* [PROBLEM TO SOLVE] Extend the patent passage on graphene/metal nanocomposite powder, picking up right after its final sentence.

* [PASSAGE PROVIDED]
--- START ---

BRIEF DESCRIPTION OF THE DRAWINGS
[0012] The above and other features and advantages of the present
disclosure will become more apparent to those of ordinary skill in
the art by describing in detail example embodiments thereof with
reference to the attached drawings in which:
[0013] FIGS. 1A and 1B are scanning electron microscope (SEM)
images of graphene/metal nanocomposite powder according to one
embodiment;
[0014] FIG. 2 is a SEM image of graphene/metal nanocomposite powder
according to one comparative example;
[0015] FIGS. 3A and 3B are SEM images of fractures of bulk
materials manufactured according to one embodiment and one
comparative example, respectively;
[0016] FIG. 4 is a flowchart illustrating a method of manufacturing
graphene/metal nanocomposite powder according to one
embodiment;
[0017] FIG. 5 is a flowchart illustrating a method of manufacturing
graphene/metal nanocomposite powder according to another
embodiment;
[0018] FIG. 6 is a transmission electron microscope (TEM) image of
graphene/copper (Cu) nanocomposite powder according to one
embodiment;
[0019] FIG. 7 is an SEM image of graphene/nickel (Ni) nanocomposite
powder according to one embodiment;
[0020] FIG. 8 is an SEM image of graphene/Cu nanocomposite powder
according to one embodiment;
[0021] FIG. 9 is a graph showing measurement results of
stress-strain characteristics of graphene/Cu nanocomposite powder
according to one embodiment; and
[0022] FIG. 10 is a graph showing measurement results of
stress-strain characteristics of graphene/Cu nanocomposite powder
according to one embodiment.
DETAILED DESCRIPTION
[0023] It will be readily understood that the components of the
present disclosure, as generally described and illustrated in the
Figures herein, could be arranged and designed in a wide variety of
different configurations. Thus, the following more detailed
description of the embodiments of apparatus and methods in
accordance with the present disclosure, as represented in the
Figures, is not intended to limit the scope of the disclosure, as
claimed, but is merely representative of certain examples of
embodiments in accordance with the disclosure. The presently
described embodiments will be best understood by reference to the
drawings, wherein like parts are designated by like numerals
throughout. Moreover, the drawings are not necessarily to scale,
and the size and relative sizes of the layers and regions may have
been exaggerated for clarity.
[0024] It will also be understood that when an element or layer is
referred to as being "on," another element or layer, the element or
layer may be directly on the other element or layer or intervening
elements or layers may be present.
[0025] A term "graphene" used in the present disclosure refers to a
single-sheet or multi-sheet material in which a plurality of carbon
atoms are covalently bonded to each other to form polycyclic
aromatic molecules. The covalently bonded carbon atoms may be, for
example, five-membered, six-membered, or seven-membered cyclic
basic repeating units.

--- END ---

* [DATA LISTING]
--- START ---

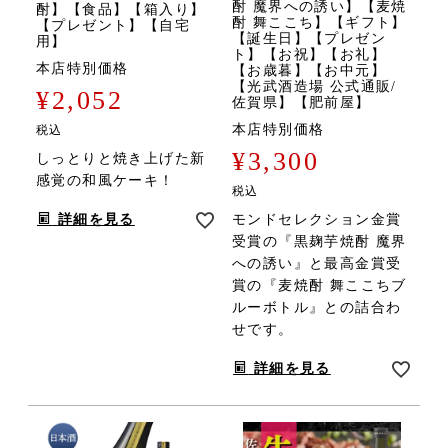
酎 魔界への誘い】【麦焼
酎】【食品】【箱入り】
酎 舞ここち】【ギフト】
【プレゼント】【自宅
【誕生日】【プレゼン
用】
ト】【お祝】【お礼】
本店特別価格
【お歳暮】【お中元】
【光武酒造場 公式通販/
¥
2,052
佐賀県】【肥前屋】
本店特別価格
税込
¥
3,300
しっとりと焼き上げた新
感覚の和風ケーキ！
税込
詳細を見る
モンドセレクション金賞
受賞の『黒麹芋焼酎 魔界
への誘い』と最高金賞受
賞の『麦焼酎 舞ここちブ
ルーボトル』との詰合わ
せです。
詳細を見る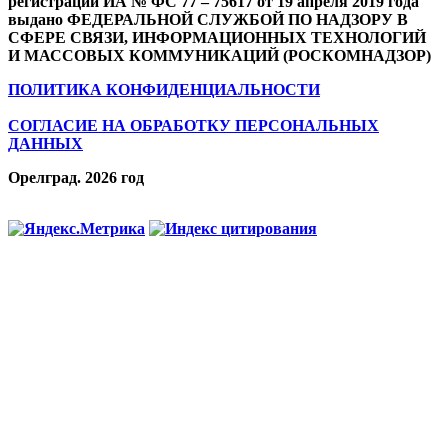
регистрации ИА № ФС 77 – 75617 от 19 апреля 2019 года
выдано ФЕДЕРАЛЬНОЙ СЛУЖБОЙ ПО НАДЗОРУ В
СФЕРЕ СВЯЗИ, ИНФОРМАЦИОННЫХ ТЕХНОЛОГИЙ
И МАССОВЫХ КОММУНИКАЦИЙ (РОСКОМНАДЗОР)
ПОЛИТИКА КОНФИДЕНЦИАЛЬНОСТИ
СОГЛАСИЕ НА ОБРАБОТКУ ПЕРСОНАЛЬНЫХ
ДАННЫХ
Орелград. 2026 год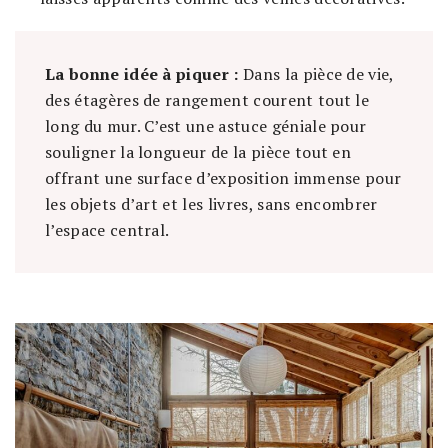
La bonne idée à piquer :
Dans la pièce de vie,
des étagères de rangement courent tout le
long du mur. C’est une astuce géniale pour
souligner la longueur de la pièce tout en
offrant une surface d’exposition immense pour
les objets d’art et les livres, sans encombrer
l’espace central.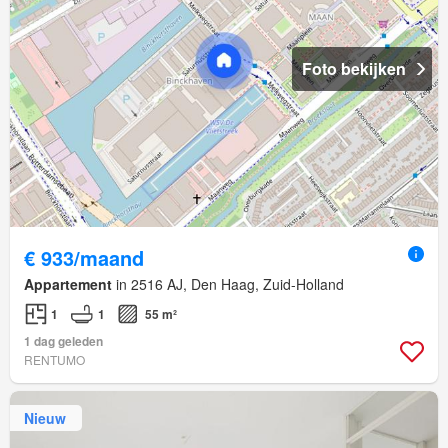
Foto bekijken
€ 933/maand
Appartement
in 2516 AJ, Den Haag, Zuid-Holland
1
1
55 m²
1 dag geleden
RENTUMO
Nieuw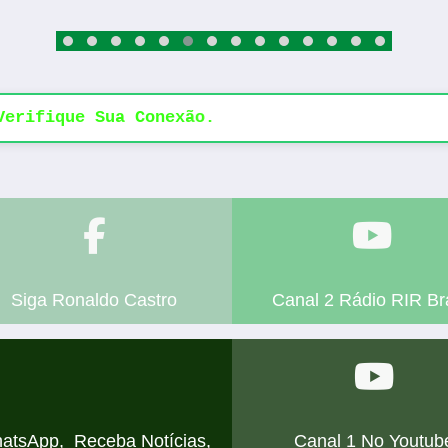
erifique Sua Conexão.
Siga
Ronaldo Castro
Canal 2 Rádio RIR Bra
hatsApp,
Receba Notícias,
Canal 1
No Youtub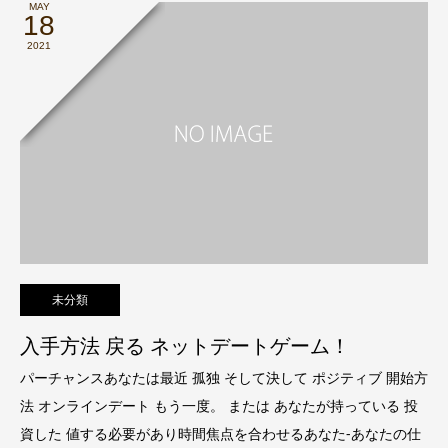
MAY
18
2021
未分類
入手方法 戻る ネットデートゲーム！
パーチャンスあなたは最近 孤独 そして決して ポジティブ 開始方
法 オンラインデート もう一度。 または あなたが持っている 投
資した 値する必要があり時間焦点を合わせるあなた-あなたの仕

--- END ---
--- START ---

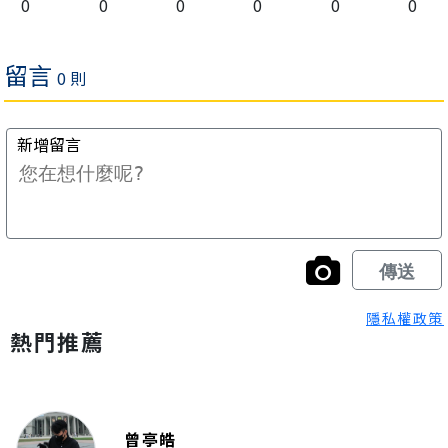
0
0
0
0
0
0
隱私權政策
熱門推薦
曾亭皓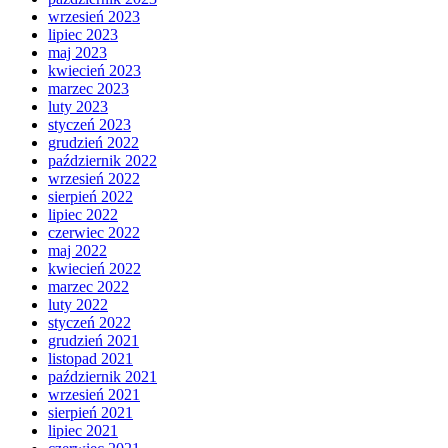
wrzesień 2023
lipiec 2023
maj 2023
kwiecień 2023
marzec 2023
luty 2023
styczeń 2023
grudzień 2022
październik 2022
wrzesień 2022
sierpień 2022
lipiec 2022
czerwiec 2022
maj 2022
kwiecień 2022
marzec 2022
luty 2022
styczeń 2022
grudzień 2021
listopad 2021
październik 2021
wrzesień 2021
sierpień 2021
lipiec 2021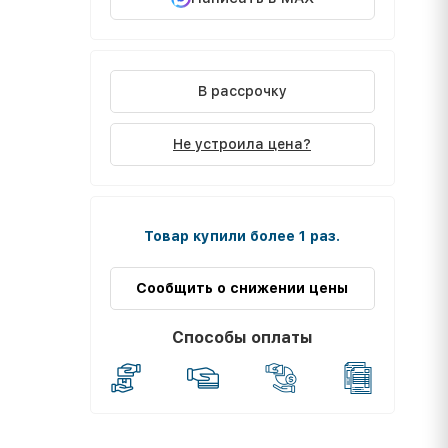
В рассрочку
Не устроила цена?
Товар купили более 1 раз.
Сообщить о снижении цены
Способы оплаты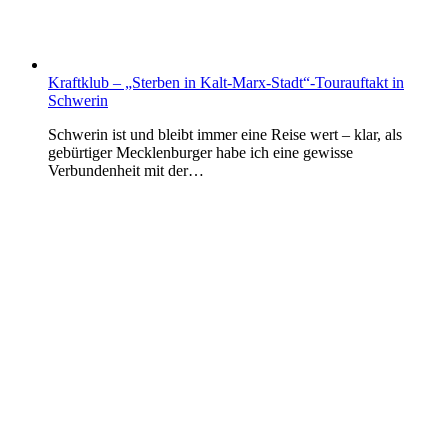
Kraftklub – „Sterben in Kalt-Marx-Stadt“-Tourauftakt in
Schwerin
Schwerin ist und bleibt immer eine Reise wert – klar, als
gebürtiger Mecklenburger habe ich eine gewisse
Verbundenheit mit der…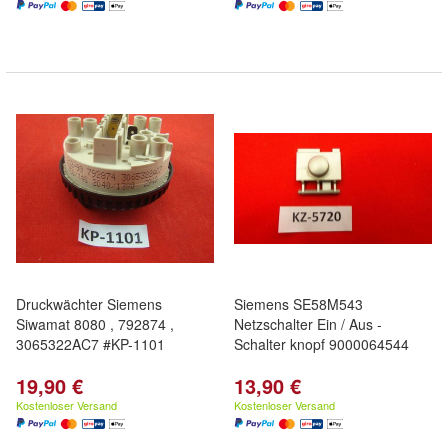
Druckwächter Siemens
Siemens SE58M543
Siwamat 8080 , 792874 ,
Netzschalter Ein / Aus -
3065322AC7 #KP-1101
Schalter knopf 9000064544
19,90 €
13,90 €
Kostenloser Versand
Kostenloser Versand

--- END ---

* [RESPONSE AREA]
[0026] In the present disclosure, "graphene/metal" composite powder
refers to powder containing a metal or an alloy thereof as a base
metal, in which graphenes are dispersed in the base metal. The
"base metal" inclusively refers to various kinds of metals or
alloys functioning as a base of powder. A term "graphene/metal
nanocomposite powder" used herein refers to nanoscale composite
powder containing a metal or a metal alloy as a base metal, in
which graphenes are dispersed in the base metal. In one example,
"graphene/copper (Cu) nanocomposite powder" refers to nanoscale
composite powder containing Cu or a Cu alloy as a base metal, in
which graphenes are dispersed in the base metal. The nanoscale
refers to a diameter, length, height, or width of approximately 10
.mu.m or less.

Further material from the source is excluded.